Description of the task –
Rewrite the lines of the records from the one containing "ministries. A" through the one containing "sacrificing quality. For", swapping "reliable" for "dependable" and leaving everything else unchanged.

Provided records –
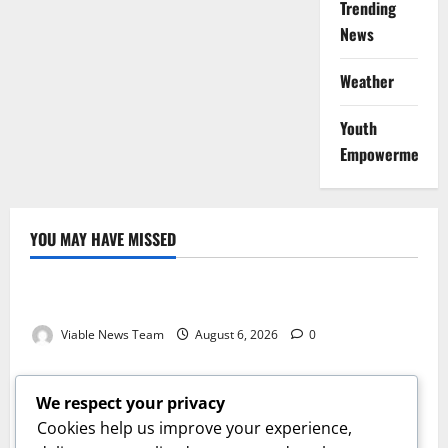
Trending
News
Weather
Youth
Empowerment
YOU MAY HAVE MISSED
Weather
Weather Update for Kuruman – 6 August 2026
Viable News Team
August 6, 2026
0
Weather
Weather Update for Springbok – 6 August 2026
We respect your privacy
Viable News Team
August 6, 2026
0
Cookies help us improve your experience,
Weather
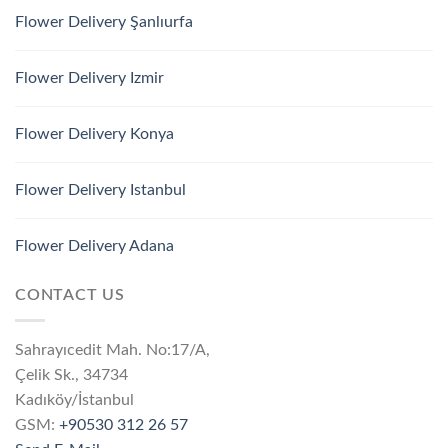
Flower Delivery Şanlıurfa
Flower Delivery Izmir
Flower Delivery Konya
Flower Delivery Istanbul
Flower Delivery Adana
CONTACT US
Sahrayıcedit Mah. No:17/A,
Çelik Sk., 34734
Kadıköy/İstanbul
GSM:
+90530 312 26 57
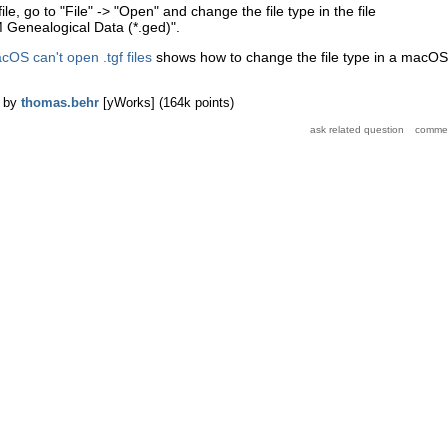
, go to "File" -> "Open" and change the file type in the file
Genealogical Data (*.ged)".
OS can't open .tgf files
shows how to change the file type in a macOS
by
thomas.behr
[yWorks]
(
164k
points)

==

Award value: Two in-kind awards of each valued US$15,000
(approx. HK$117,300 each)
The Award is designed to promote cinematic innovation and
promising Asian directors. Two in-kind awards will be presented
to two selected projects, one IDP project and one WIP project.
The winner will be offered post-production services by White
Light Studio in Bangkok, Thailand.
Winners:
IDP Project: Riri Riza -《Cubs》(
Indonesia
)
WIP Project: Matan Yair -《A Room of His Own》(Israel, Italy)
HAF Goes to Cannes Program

---

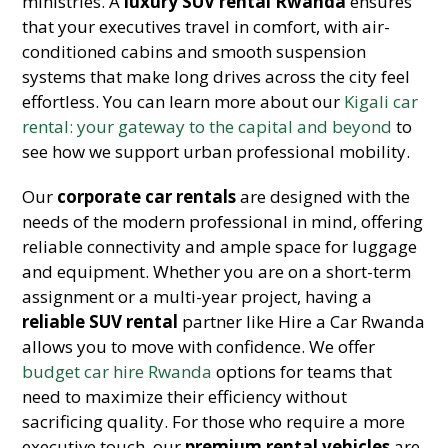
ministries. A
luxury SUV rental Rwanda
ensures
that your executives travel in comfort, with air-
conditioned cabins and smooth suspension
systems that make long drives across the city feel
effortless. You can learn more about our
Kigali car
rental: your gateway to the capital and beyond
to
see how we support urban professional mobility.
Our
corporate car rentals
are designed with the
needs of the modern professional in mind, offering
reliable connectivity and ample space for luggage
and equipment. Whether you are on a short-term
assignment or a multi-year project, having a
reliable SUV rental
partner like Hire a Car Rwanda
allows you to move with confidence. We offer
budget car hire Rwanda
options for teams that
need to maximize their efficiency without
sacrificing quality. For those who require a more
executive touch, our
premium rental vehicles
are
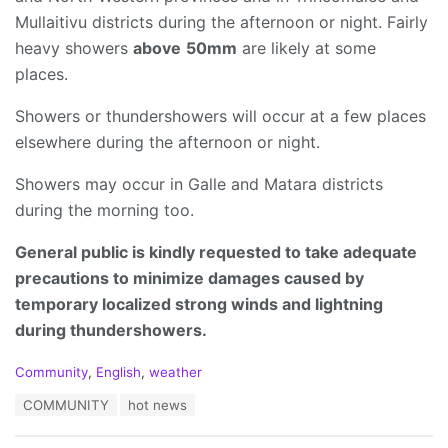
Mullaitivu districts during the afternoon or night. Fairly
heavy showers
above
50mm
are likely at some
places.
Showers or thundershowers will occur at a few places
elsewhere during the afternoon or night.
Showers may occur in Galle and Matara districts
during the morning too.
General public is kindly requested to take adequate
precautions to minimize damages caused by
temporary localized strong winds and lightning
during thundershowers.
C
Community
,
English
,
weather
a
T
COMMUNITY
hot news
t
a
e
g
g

Response –
ministries. A
luxury SUV rental Rwanda
ensures
that your executives travel in comfort, with air-
conditioned cabins and smooth suspension
systems that make long drives across the city feel
effortless. You can learn more about our
Kigali car
rental: your gateway to the capital and beyond
to
see how we support urban professional mobility.
Our
corporate car rentals
are designed with the
needs of the modern professional in mind, offering
dependable connectivity and ample space for luggage
and equipment. Whether you are on a short-term
assignment or a multi-year project, having a
dependable SUV rental
partner like Hire a Car Rwanda
allows you to move with confidence. We offer
budget car hire Rwanda
options for teams that
need to maximize their efficiency without
sacrificing quality. For those who require a more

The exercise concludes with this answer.